← All instantiators
INST-005 · Instantiator · Office core.xml
Office XML Metadata Instantiator
✓ Validated Python zipfile JSON / Office document → Python 3.9+
Contributed by @ioi-framework · 2025-01-01
Note
Supports merged-JSON and direct Office-document input. Emits a dedicated Office XML graph with source-specific metadata properties for IOI-012.
Dependencies rdflib>=6.0

Overview

Generates a CASE/UCO JSON-LD Office metadata graph for IOI-012. The instantiator supports two input modes:

  1. Merged JSON mode — consumes the Autopsy/ArtifactExporter merged JSON for the office_xml artifact.
  2. Manual document mode — reads a raw Office document (.docx, .xlsx, .pptx, and macro-enabled variants), extracts docProps/core.xml, and emits the same Office XML graph.
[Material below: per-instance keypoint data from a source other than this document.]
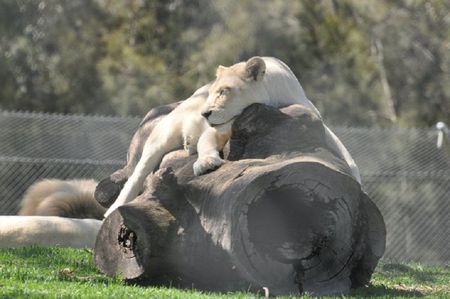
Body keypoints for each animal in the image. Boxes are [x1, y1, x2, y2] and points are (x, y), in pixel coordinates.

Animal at [104, 56, 358, 217]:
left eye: (223, 91)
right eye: (212, 92)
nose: (204, 113)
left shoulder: (313, 116)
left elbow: (347, 155)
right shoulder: (220, 127)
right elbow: (207, 141)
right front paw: (206, 163)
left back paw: (190, 143)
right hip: (161, 135)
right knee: (138, 173)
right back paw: (113, 210)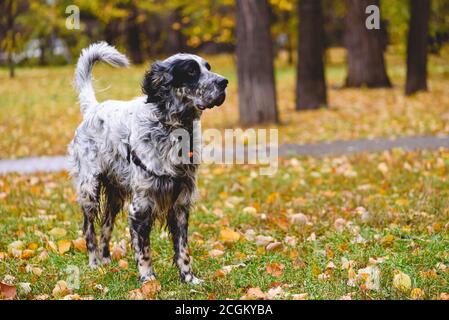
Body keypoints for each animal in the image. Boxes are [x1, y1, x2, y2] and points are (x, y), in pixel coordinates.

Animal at [69, 41, 228, 284]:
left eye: (208, 67)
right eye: (191, 71)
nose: (224, 82)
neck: (172, 129)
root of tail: (93, 109)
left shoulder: (181, 203)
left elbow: (183, 249)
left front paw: (189, 278)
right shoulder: (140, 207)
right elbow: (143, 251)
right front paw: (148, 281)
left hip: (116, 196)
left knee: (106, 227)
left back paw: (106, 262)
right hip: (89, 191)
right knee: (89, 229)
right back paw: (95, 263)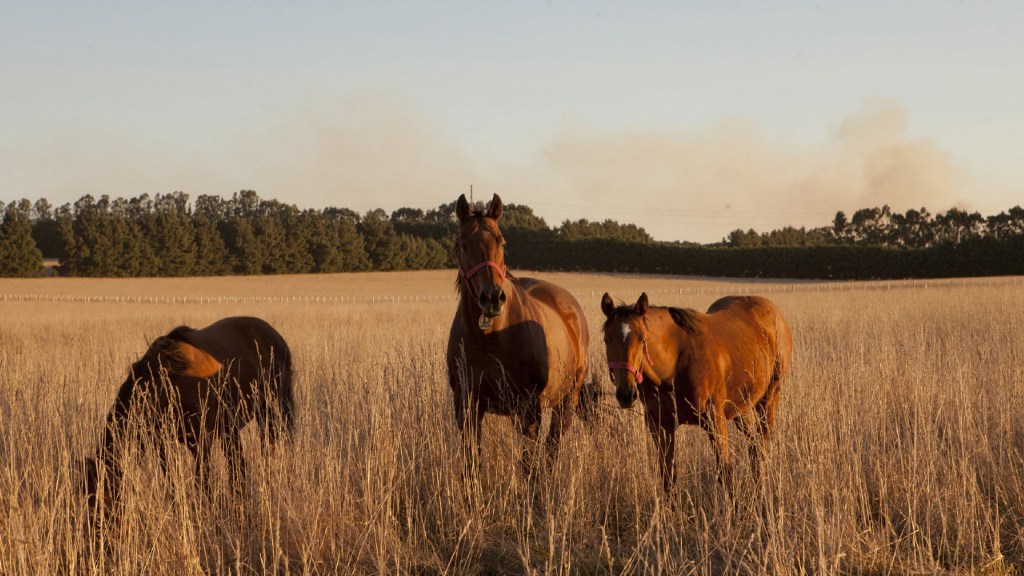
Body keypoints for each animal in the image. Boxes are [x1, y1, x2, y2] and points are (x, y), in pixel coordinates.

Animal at [82, 315, 294, 508]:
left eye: (103, 496)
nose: (95, 524)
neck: (167, 385)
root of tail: (277, 337)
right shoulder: (162, 444)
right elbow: (170, 481)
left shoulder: (201, 442)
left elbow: (202, 483)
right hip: (231, 428)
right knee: (237, 465)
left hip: (273, 411)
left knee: (271, 448)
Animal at [444, 193, 589, 475]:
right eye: (464, 245)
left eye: (501, 242)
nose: (492, 298)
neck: (490, 339)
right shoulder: (466, 406)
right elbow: (471, 464)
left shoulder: (530, 408)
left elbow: (529, 466)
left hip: (566, 400)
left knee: (552, 448)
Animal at [598, 293, 790, 491]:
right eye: (607, 339)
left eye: (642, 339)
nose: (626, 394)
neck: (675, 365)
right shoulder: (660, 426)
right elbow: (668, 477)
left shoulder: (715, 419)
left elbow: (726, 472)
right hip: (742, 408)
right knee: (753, 446)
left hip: (769, 398)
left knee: (761, 448)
In both modes, the output contains an ioi-ext:OfficeXMLFacet plus an observable:FileFacet. Filesystem timestamps are intentionally excluded because IOI-012 compares the Office graph to a separate MFT graph using normalized observable:filePath.

Input

Merged JSON mode

[
  {
    "filename": "password.docx",
    "filepath": "/Users/ktams/Desktop/Confidential/password.docx",
    "xml_created": "2025-03-04T01:09:00Z",
    "xml_modified": "2025-03-04T01:10:37Z",
    "xml_creator": "ktams",
    "xml_last_modified_by": "ktams"
  }
]

Manual document mode

Provide a raw Office file and, when needed, the original MFT path via --filepath so the resulting observable:filePath matches the MFT graph used by IOI-012.

Input fields consumed

Source Field Mapped to
merged JSON / core.xml xml_created ioi-ext:dctermsCreated
merged JSON / core.xml xml_modified ioi-ext:dctermsModified
merged JSON / core.xml xml_creator ioi-ext:dcCreator
merged JSON / core.xml xml_last_modified_by ioi-ext:cpLastModifiedBy
merged JSON / manual input filename, filepath, extension, size observable:FileFacet fields

Usage

python3 instantiators/office_xml_instantiator.py office_xml_merged.json output.jsonld
python3 instantiators/office_xml_instantiator.py password.docx output.jsonld --filepath /Users/ktams/Desktop/Confidential/password.docx

If --filepath is omitted in manual mode, the script prompts for the original file path so the Office graph can still join to the MFT graph.

Implementation note

AF-012 is evaluated with the Office XML and MFT graphs loaded into separate named graphs and joined at query time via a SPARQL cross-graph join on normalized observable:filePath. The current rule uses source-specific Office XML properties: dctermsCreated, dctermsModified, dcCreator, and cpLastModifiedBy.